If you really begin to assess the thought-process of the people calling shots in the city’s department of public works, parks, etc., you’ll frustrate yourself to death in wondering how so many of them still have jobs while the city complains about going broke, the crime rate slowly rising and them needing to cut money from public schools. Meanwhile, as long as there are not a bunch of degenerates on four wheels hopping on some brick bank that the remainder of society has chosen to ignore thirty stories down from the municipal building, then they assume they are doing something right — not in the least bit disturbed that their park “restoration” has not been maintained since it was actually “restored” four years ago. Broken glass, piss, weeds growing out of every possible crevice, and a bunch of benches that nobody has ever sat in. Great job. Then they go out of their way to stop a bunch of high school kids from waxing ledges in the South Bronx within the confines of a park that literally nobody except skateboarders used by taking huge chunks out of the granite. Meanwhile, 57th Street, 7th Avenue, and Madison Avenue all seem to have not been paved in what looks like over a decade.
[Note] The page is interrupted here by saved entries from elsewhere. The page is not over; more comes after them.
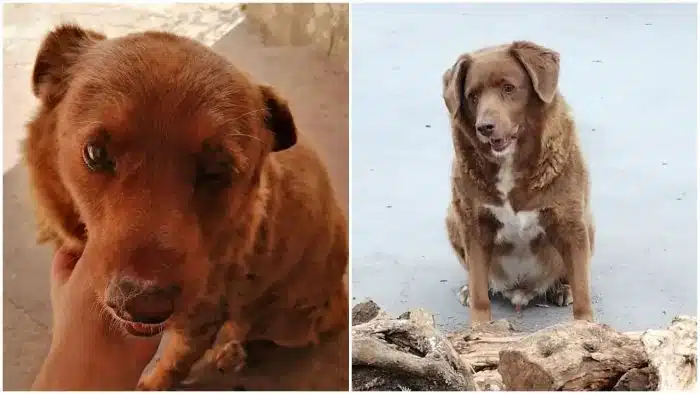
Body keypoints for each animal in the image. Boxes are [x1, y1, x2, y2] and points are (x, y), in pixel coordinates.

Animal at [23, 25, 348, 390]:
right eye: (95, 153)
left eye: (218, 170)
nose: (142, 306)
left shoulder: (201, 320)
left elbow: (175, 362)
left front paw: (154, 382)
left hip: (285, 322)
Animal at [440, 40, 592, 324]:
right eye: (473, 96)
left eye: (508, 88)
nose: (484, 127)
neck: (510, 163)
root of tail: (521, 289)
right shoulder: (474, 225)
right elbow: (479, 290)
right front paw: (479, 327)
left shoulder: (570, 222)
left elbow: (582, 289)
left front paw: (586, 325)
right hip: (453, 218)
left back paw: (561, 288)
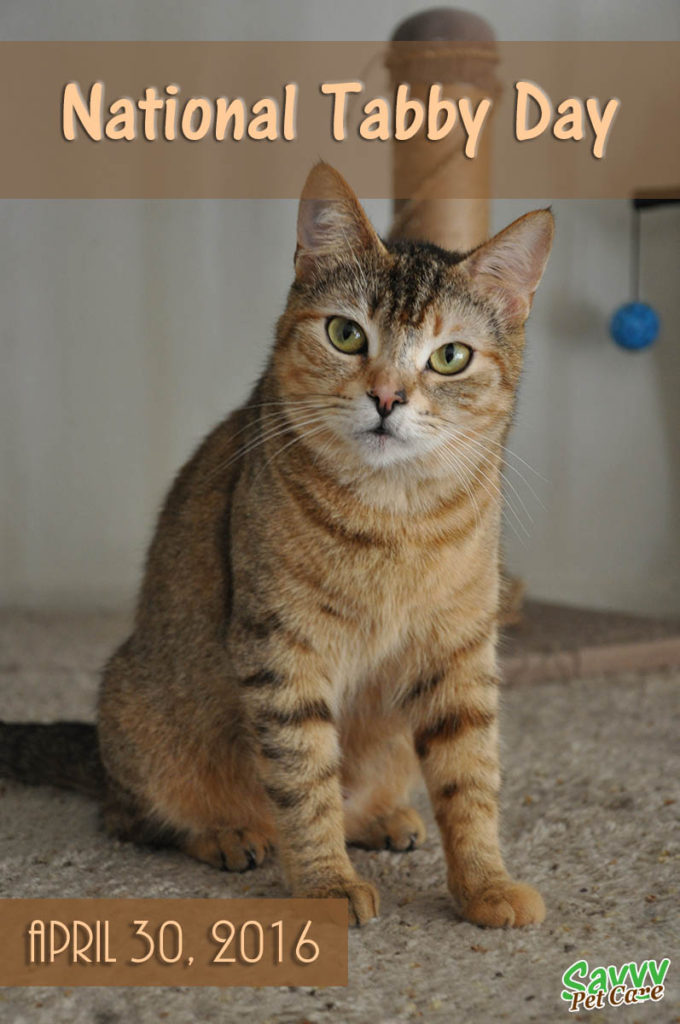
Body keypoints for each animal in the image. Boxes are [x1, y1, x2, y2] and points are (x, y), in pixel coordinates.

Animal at [0, 161, 553, 929]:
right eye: (347, 335)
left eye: (450, 356)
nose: (387, 397)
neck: (395, 520)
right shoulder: (282, 649)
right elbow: (303, 779)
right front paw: (325, 883)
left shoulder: (460, 652)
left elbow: (470, 780)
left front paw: (485, 884)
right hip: (141, 719)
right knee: (133, 818)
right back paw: (230, 833)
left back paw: (381, 818)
Even when skateboarding and the intense urgency to prevent it is not in the city’s peripheral of beautifying things and making them more friendly to “the public,” they cannot seem to get it right. These dudes are caught up with making the city more “pedestrian friendly.” It is unfortunate that these little side projects look like textbook examples of what an eight-year-old could accomplish with a few hundred gallons of glue, a bag of sand, and a lot of time on his hands. The guy who designed the Flatiron Building probably loves having his work surrounded by something that belongs in a mall food court. The high-quality, long-lasting materials the city is using for all these little ideas is reassuring as well.
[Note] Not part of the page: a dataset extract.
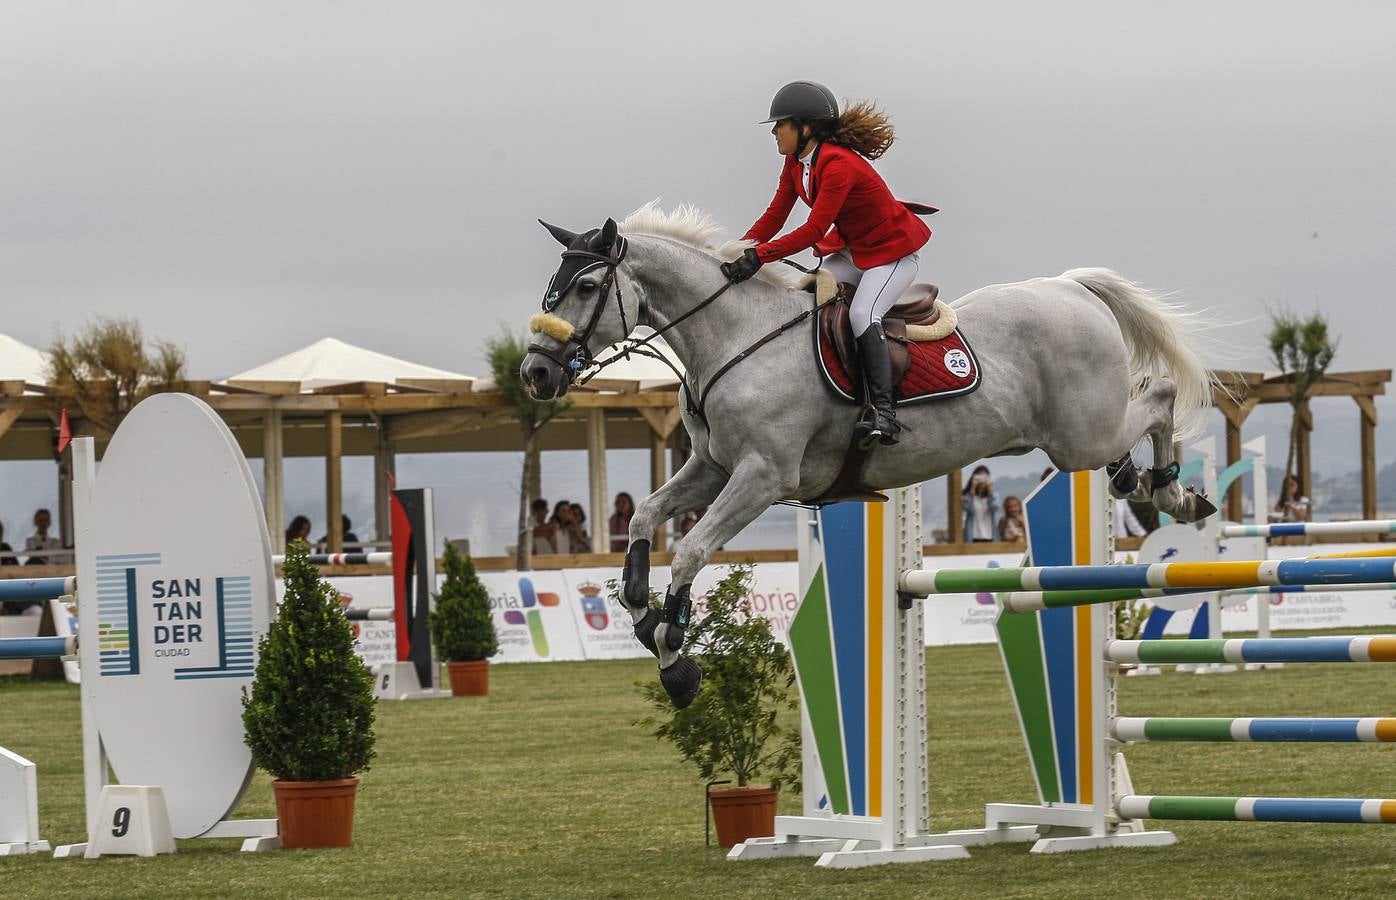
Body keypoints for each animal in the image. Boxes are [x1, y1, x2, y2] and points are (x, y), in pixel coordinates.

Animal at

With this list of priorities, I am positive that there will be a 24/7 security patrol at the newly redesigned Washington Square Park, almost to the point where I have filtered out any hopes for ever being able to skate it for an excess of three seconds.
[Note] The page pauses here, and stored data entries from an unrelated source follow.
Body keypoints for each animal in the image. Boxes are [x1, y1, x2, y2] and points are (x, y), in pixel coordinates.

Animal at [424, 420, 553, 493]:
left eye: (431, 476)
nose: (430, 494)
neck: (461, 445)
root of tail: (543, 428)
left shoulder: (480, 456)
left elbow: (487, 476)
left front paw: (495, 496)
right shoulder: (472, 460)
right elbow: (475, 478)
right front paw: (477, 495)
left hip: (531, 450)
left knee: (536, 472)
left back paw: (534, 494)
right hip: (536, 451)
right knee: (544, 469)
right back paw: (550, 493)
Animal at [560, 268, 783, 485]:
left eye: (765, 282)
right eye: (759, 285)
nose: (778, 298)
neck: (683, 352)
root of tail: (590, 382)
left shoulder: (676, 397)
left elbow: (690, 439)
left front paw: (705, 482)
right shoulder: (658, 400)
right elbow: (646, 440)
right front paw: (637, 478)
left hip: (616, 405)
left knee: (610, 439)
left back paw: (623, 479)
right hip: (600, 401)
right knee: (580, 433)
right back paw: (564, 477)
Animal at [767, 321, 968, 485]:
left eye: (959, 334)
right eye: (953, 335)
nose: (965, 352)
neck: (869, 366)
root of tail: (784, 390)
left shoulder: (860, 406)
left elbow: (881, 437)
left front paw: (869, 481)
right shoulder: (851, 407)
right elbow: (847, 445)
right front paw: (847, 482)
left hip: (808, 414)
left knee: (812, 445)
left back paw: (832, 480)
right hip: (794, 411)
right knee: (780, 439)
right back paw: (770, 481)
Even though it is hip to complain about “missing old New York,” (despite the fact that most of the people who do it were either two years old or living in the Midwest during the era when you would get stabbed with a jagged switchblade at half the cellar door and bank spots in the middle of the projects you skate nowadays), it does seem like various precedents for spending money established by a certain mayor have lead to a never-ending spiral of the stupidest, ugliest and above all, most useless projects ever — many of which affect skateboarding in the long run. So if you are not trying to perpetuate an authentic, “so old school” aura of being bummed how there are no more’ whores in shiny gold skirts on 42nd Street after you walk out of a double-feature (never mind the fact that you’re probably twenty-years too late), there’s always room complain to about the demise of some of the funnest spots to ever sit on New York soil.
So enjoy what we have left, as abundant as the list may seem to be, before our spots all wither away under a veil of “quality of life” and “pedestrian friendly” measures.